Comment passer d’une « bouche ouverte » à un citoyen responsable, demande Jean-Pierre Lebrun ? Ne pas rester un consommateur avide pris toujours davantage dans des addictions ? Effectivement, l’empire des coachs crée une tyrannie du bonheur et une négation de l’attente. Les patients sont devenus des gros bébés qui passent leur vie à téter. Nous sommes revenus à l’âge du sein ! Quand ils sont mis en cause d’une manière ou d’une autre, de plus en plus d’adultes revendiquent le statut de victimes, coupant court à tout endossement de responsabilité personnelle

Le discours ambiant, centré autour de la consommation et de la satisfaction immédiate, nourrit une intolérance à la frustration. Le principe de plaisir prend le pas sur le principe de réalité. On veut jouir à tout prix et sans entrave, sans se soucier des autres et de l’avenir. Cette nouvelle norme sociale de la jouissance, fragilise notre psychisme et génère davantage de troubles dépressifs, car les limites n’existent plus.

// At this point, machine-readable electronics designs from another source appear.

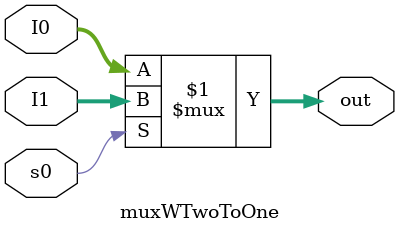
<source format=v>
/*
Implement a W-bit 2 to 1 and a W-bit 4 to 1 multiplexers, where W is a parameter specifying the
data width of the input.
*/
module muxWTwoToOne #(parameter W=4)(s0,I1,I0,out);

input [W-1:0] I1;
input [W-1:0] I0;
input s0;
output [W-1:0] out;

assign out=s0 ? I1 : I0;

endmodule



</source>
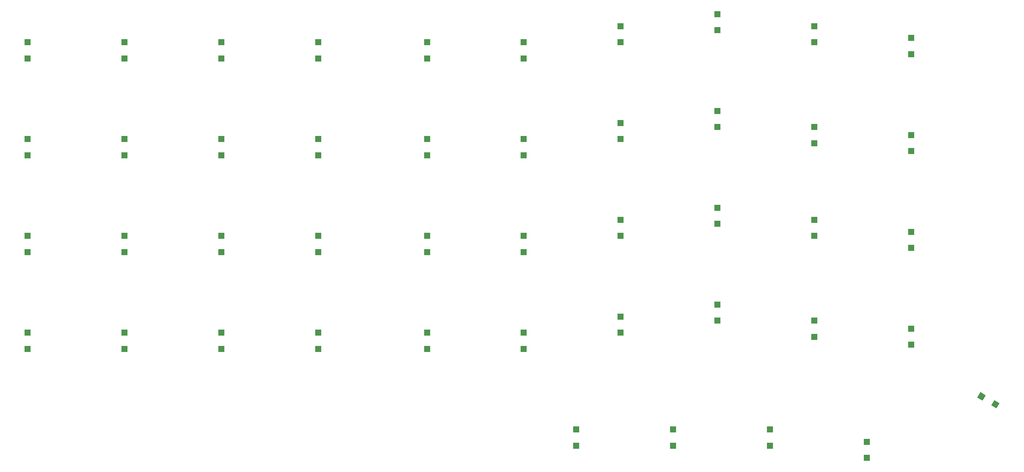
<source format=gbr>
%TF.GenerationSoftware,KiCad,Pcbnew,(5.1.9-0-10_14)*%
%TF.CreationDate,2021-04-19T01:17:04-05:00*%
%TF.ProjectId,wren-left,7772656e-2d6c-4656-9674-2e6b69636164,rev?*%
%TF.SameCoordinates,Original*%
%TF.FileFunction,Paste,Bot*%
%TF.FilePolarity,Positive*%
%FSLAX46Y46*%
G04 Gerber Fmt 4.6, Leading zero omitted, Abs format (unit mm)*
G04 Created by KiCad (PCBNEW (5.1.9-0-10_14)) date 2021-04-19 01:17:04*
%MOMM*%
%LPD*%
G01*
G04 APERTURE LIST*
%ADD10R,1.200000X1.200000*%
%ADD11C,0.100000*%
G04 APERTURE END LIST*
D10*
%TO.C,D45*%
X163512500Y-114287500D03*
X163512500Y-111137500D03*
%TD*%
%TO.C,D44*%
X182562500Y-114287500D03*
X182562500Y-111137500D03*
%TD*%
%TO.C,D43*%
X201612500Y-114287500D03*
X201612500Y-111137500D03*
%TD*%
%TO.C,D42*%
X220662500Y-116668750D03*
X220662500Y-113518750D03*
%TD*%
D11*
%TO.C,D41*%
G36*
X246722105Y-105946135D02*
G01*
X246122105Y-106985365D01*
X245082875Y-106385365D01*
X245682875Y-105346135D01*
X246722105Y-105946135D01*
G37*
G36*
X243994125Y-104371135D02*
G01*
X243394125Y-105410365D01*
X242354895Y-104810365D01*
X242954895Y-103771135D01*
X243994125Y-104371135D01*
G37*
%TD*%
D10*
%TO.C,D40*%
X55605500Y-95237500D03*
X55605500Y-92087500D03*
%TD*%
%TO.C,D39*%
X74649500Y-95237500D03*
X74649500Y-92087500D03*
%TD*%
%TO.C,D38*%
X93693500Y-95225000D03*
X93693500Y-92075000D03*
%TD*%
%TO.C,D37*%
X112737500Y-95237500D03*
X112737500Y-92087500D03*
%TD*%
%TO.C,D36*%
X134162000Y-95237500D03*
X134162000Y-92087500D03*
%TD*%
%TO.C,D35*%
X153206000Y-95237500D03*
X153206000Y-92087500D03*
%TD*%
%TO.C,D34*%
X172250000Y-92062500D03*
X172250000Y-88912500D03*
%TD*%
%TO.C,D33*%
X191294000Y-89681250D03*
X191294000Y-86531250D03*
%TD*%
%TO.C,D32*%
X210338000Y-92856250D03*
X210338000Y-89706250D03*
%TD*%
%TO.C,D31*%
X229382000Y-94443750D03*
X229382000Y-91293750D03*
%TD*%
%TO.C,D30*%
X55605500Y-76187500D03*
X55605500Y-73037500D03*
%TD*%
%TO.C,D29*%
X74649500Y-76187500D03*
X74649500Y-73037500D03*
%TD*%
%TO.C,D28*%
X93693500Y-76187500D03*
X93693500Y-73037500D03*
%TD*%
%TO.C,D27*%
X112737500Y-76187500D03*
X112737500Y-73037500D03*
%TD*%
%TO.C,D26*%
X134162000Y-76187500D03*
X134162000Y-73037500D03*
%TD*%
%TO.C,D25*%
X153206000Y-76187500D03*
X153206000Y-73037500D03*
%TD*%
%TO.C,D24*%
X172250000Y-73012500D03*
X172250000Y-69862500D03*
%TD*%
%TO.C,D23*%
X191294000Y-70631250D03*
X191294000Y-67481250D03*
%TD*%
%TO.C,D22*%
X210338000Y-73012500D03*
X210338000Y-69862500D03*
%TD*%
%TO.C,D21*%
X229382000Y-75393750D03*
X229382000Y-72243750D03*
%TD*%
%TO.C,D20*%
X55605500Y-57137500D03*
X55605500Y-53987500D03*
%TD*%
%TO.C,D19*%
X74649500Y-57137500D03*
X74649500Y-53987500D03*
%TD*%
%TO.C,D18*%
X93693500Y-57137500D03*
X93693500Y-53987500D03*
%TD*%
%TO.C,D17*%
X112737500Y-57137500D03*
X112737500Y-53987500D03*
%TD*%
%TO.C,D16*%
X134162000Y-57137500D03*
X134162000Y-53987500D03*
%TD*%
%TO.C,D15*%
X153206000Y-57137500D03*
X153206000Y-53987500D03*
%TD*%
%TO.C,D14*%
X172250000Y-53962500D03*
X172250000Y-50812500D03*
%TD*%
%TO.C,D13*%
X191294000Y-51581250D03*
X191294000Y-48431250D03*
%TD*%
%TO.C,D12*%
X210338000Y-54756250D03*
X210338000Y-51606250D03*
%TD*%
%TO.C,D11*%
X229382000Y-56343750D03*
X229382000Y-53193750D03*
%TD*%
%TO.C,D10*%
X55605500Y-38087500D03*
X55605500Y-34937500D03*
%TD*%
%TO.C,D9*%
X74649500Y-38087500D03*
X74649500Y-34937500D03*
%TD*%
%TO.C,D8*%
X93693500Y-38087500D03*
X93693500Y-34937500D03*
%TD*%
%TO.C,D7*%
X112737500Y-38087500D03*
X112737500Y-34937500D03*
%TD*%
%TO.C,D6*%
X134162000Y-38087500D03*
X134162000Y-34937500D03*
%TD*%
%TO.C,D5*%
X153206000Y-38087500D03*
X153206000Y-34937500D03*
%TD*%
%TO.C,D4*%
X172250000Y-34912500D03*
X172250000Y-31762500D03*
%TD*%
%TO.C,D3*%
X191294000Y-32531250D03*
X191294000Y-29381250D03*
%TD*%
%TO.C,D2*%
X210338000Y-34912500D03*
X210338000Y-31762500D03*
%TD*%
%TO.C,D1*%
X229382000Y-37231250D03*
X229382000Y-34081250D03*
%TD*%
M02*

</source>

L’individu ne supporte plus la hiérarchie et la morale car cela dérange sa jouissance. Et cette progression de l’immaturité se perpétue par l’éducation. À défaut de se sentir légitimes, des parents veulent pouvoir aimer leurs enfants sans devoir endosser le mauvais rôle. En réalité ce sont eux qui deviennent dépendants de l’amour de leurs enfants. Or ces derniers ont besoin d’un cadre pour construire leur psychisme… Et devenir un jour adultes.

Un livre de grande qualité qui pose une question essentielle !

Une lecture de Dominique BARBIER, psychanalyste (Avignon)

Je préférerais pas – Grandir est-il encore à l’ordre du jour ? Jean-Pierre Lebrun, érès Editions, octobre 2022.